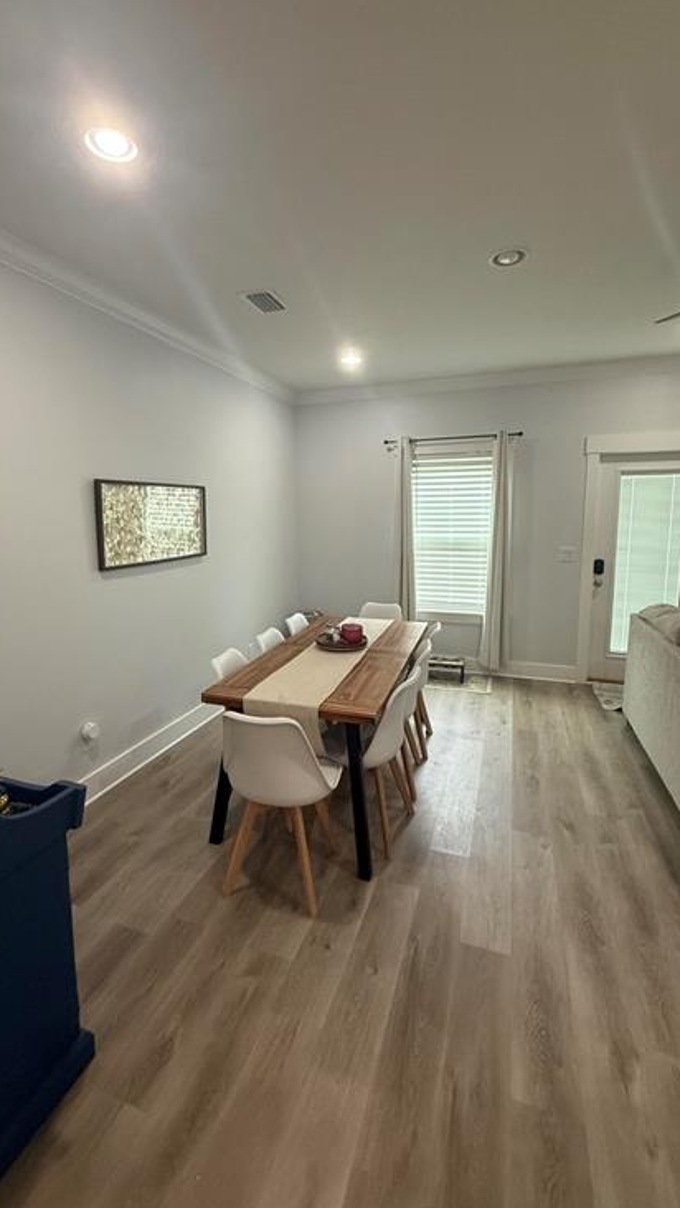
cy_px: 579
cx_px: 328
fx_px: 513
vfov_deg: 99.3
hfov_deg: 67.1
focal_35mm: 16
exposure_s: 1/120
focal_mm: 2.22
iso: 320
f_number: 2.2
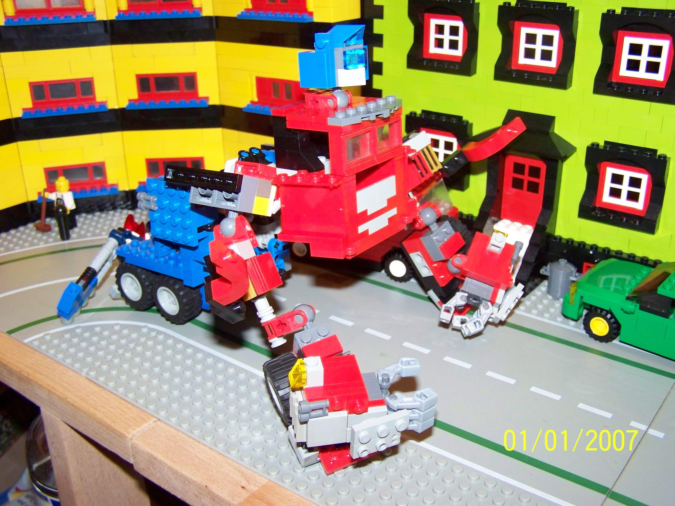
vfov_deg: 37.7
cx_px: 338
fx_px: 741
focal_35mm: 38
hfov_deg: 49.0
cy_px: 253
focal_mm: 6.3
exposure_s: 1/30
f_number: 2.8
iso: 200
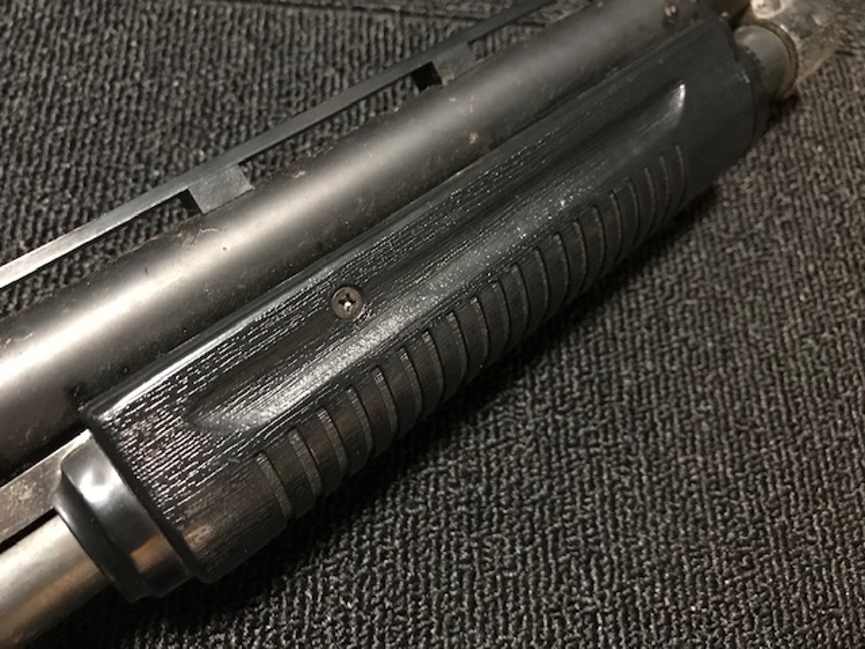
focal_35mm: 28
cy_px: 324
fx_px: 700
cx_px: 432
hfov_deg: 63.4
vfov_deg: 49.7
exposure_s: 1/4
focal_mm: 3.99
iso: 100
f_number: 1.8
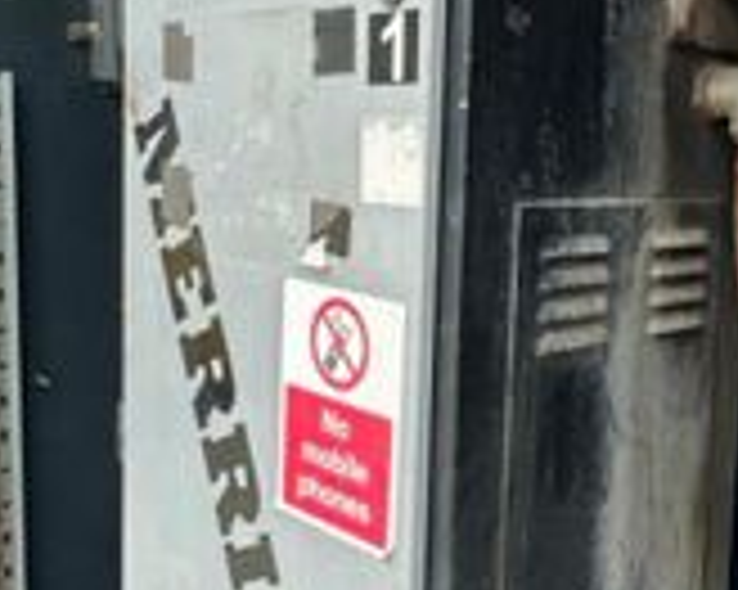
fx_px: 1091
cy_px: 257
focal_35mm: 50
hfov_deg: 37.2
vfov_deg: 30.2
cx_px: 446
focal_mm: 2.22
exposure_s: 1/99
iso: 50
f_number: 2.2
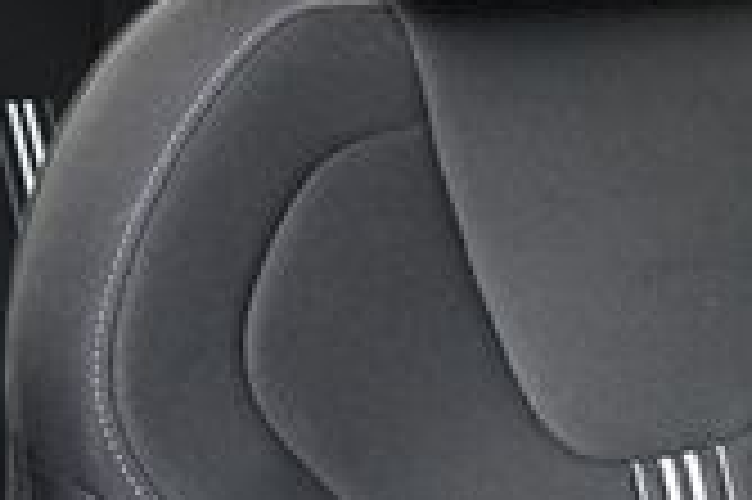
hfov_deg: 16.4
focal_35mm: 115
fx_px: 2400
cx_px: 1090
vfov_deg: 11.9
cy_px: 261
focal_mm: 20
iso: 3200
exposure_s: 1/80
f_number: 3.8
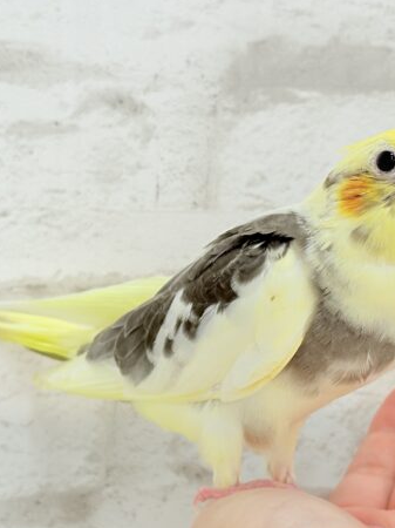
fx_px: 1127
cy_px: 277
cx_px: 254
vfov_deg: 26.3
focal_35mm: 74
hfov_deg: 19.8
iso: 80
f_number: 1.6
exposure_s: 1/100
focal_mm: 5.96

□ □ □ □ □ □ □

### [About this exercise]
Give the data again exactly as it appears, but without any images.

### [Exercise answer]
cy_px: 579
cx_px: 328
fx_px: 513
vfov_deg: 99.3
hfov_deg: 67.1
focal_35mm: 16
exposure_s: 1/120
focal_mm: 2.22
iso: 320
f_number: 2.2
vfov_deg: 37.7
cx_px: 338
fx_px: 741
focal_35mm: 38
hfov_deg: 49.0
cy_px: 253
focal_mm: 6.3
exposure_s: 1/30
f_number: 2.8
iso: 200
focal_35mm: 28
cy_px: 324
fx_px: 700
cx_px: 432
hfov_deg: 63.4
vfov_deg: 49.7
exposure_s: 1/4
focal_mm: 3.99
iso: 100
f_number: 1.8
fx_px: 1091
cy_px: 257
focal_35mm: 50
hfov_deg: 37.2
vfov_deg: 30.2
cx_px: 446
focal_mm: 2.22
exposure_s: 1/99
iso: 50
f_number: 2.2
hfov_deg: 16.4
focal_35mm: 115
fx_px: 2400
cx_px: 1090
vfov_deg: 11.9
cy_px: 261
focal_mm: 20
iso: 3200
exposure_s: 1/80
f_number: 3.8
fx_px: 1127
cy_px: 277
cx_px: 254
vfov_deg: 26.3
focal_35mm: 74
hfov_deg: 19.8
iso: 80
f_number: 1.6
exposure_s: 1/100
focal_mm: 5.96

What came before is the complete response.